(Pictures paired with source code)

|---|

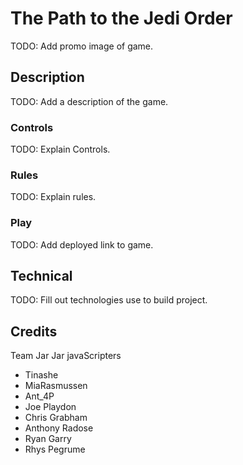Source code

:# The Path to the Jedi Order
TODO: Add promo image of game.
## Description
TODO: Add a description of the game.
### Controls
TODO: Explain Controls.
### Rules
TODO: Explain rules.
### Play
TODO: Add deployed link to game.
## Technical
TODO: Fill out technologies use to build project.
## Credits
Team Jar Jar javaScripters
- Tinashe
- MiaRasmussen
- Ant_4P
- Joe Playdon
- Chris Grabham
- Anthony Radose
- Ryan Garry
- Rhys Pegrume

|---|

Exercise directions: Report how many lines of the records above contain the word "game", matching case exactly. Give only the number.

Worked solution: 3